Он достиг на службе у правителя такой высоты, что ему позволили входить во дворец и к правителю, когда понадобится. Слуги всех рангов склонялись перед ним, старались услужить. Он уже привык к этому. Но однажды он обнаружил иное внимание к себе, неведомое ранее, пугающее и манящее вместе. Ключница ханского дворца, молодая персиянка, статная красавица, стала особенно часто попадаться ему на глаза.
Аталык в свое время возвел на Бухарский ханский престол трехлетнего мальчика, которого отдал на попечение служанок-рабынь. Среди них выделялась одна, по имени Гюльсене. Она хоть и была еще совсем ребенок, но маленький мальчик-монарх привязался к ней как к матери. Гюльсене отнеслась к нему как к маленькому братику. К тому же девочка была с твердой волей и характером. Поэтому очень скоро все признали за ней старшинство среди слуг дворца. Так она и стала ключницей – юной экономкой. Как она с ее красотой убереглась от посягательств властителей, один Аллах ведал. Но Гюльсене боялись все, кроме аталыка, который был доволен ее работой, а до остального ему дела не было.
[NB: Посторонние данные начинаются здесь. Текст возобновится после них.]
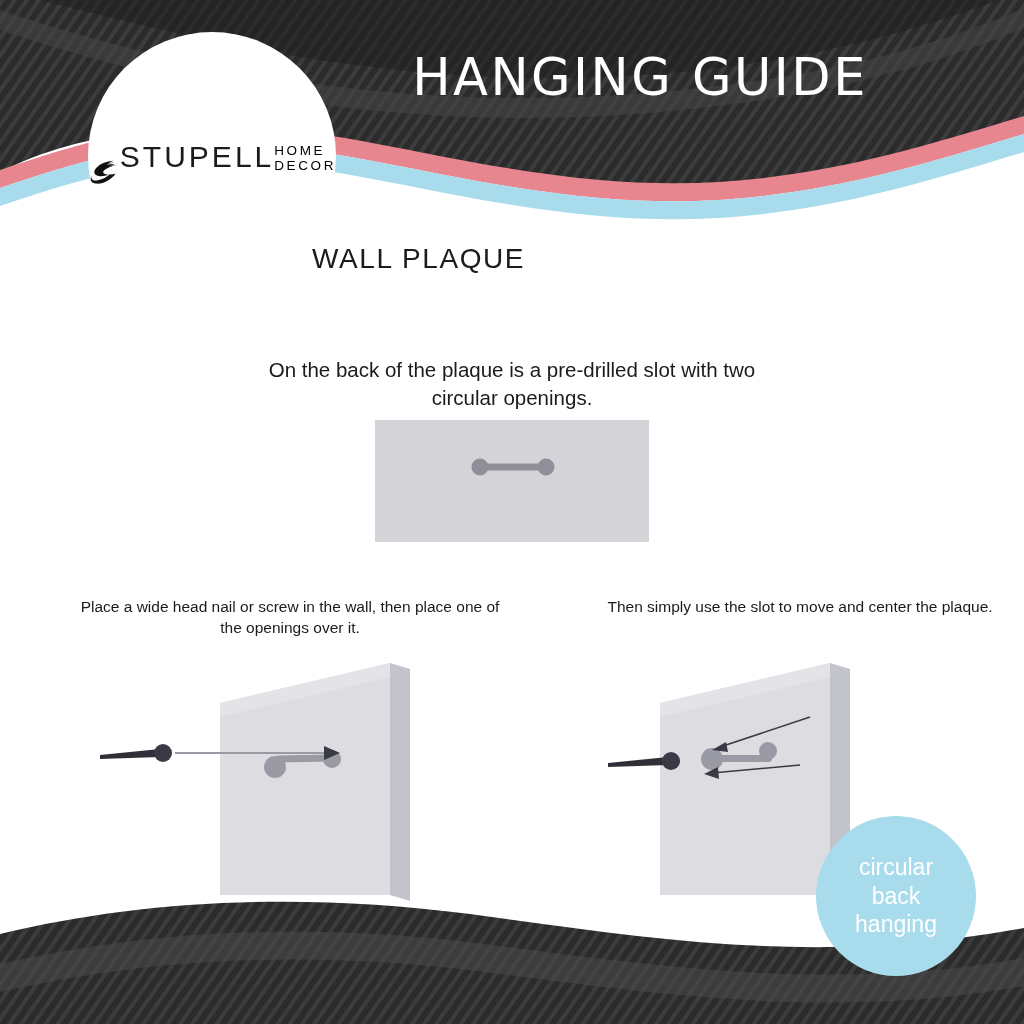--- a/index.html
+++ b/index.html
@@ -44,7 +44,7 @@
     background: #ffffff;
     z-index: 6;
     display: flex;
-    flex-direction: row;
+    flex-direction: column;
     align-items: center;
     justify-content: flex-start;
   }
На Востоке женщины взрослеют рано, а Гюльсене несколько перешагнула обычный возраст замужества. Она как все девушки, тоже грезила о единственном кумире из волшебной сказки. Ее страстность искала выхода. Она была готова пасть в объятия любимого без оглядки, только бы он явился… Во всем мире с одинаковой охотой принцессы и золушки готовы стать рабынями, а принцы и свинопасы рабами своих избранников или избранниц, когда приходит их пора. Пришла такая пора и к Гюльсене…
Когда она впервые увидела молодого высокого широкоплечего русского вельможу, он показался ей именно тем заморским принцем из сказки, которого она ждала. Ее охватило желание владеть им и одновременно быть у его ног. Она ничего не могла с собой поделать. Ее постоянно тянуло попасться на глаза ему. И если удавалось пройти мимо него, пусть и незамеченной, или, тем более, поймать его взгляд – счастья тогда хватало ей на долгие дни и ночи грез. Потом было долгое и трепетное ожидание новой встречи, сильнее прежнего.
И вот, в одну из таких «случайных» встреч Ефрем тоже испытал нечто, вдруг пронзившее его всего – и мозг, и тело. Он увидел устремленный на него взгляд, где угадывалось все: зов, покорность, тоска, нежность, отчаянность, нетерпение и радость. Удивительно красивое лицо персиянки покрывалось румянцем смущения, который тут же сменяла бледность страха. На смуглой коже румянец всегда особенный, чуть приглушенный и оттого манящий, а бледность делает кожу сероватой и оттого пугающей.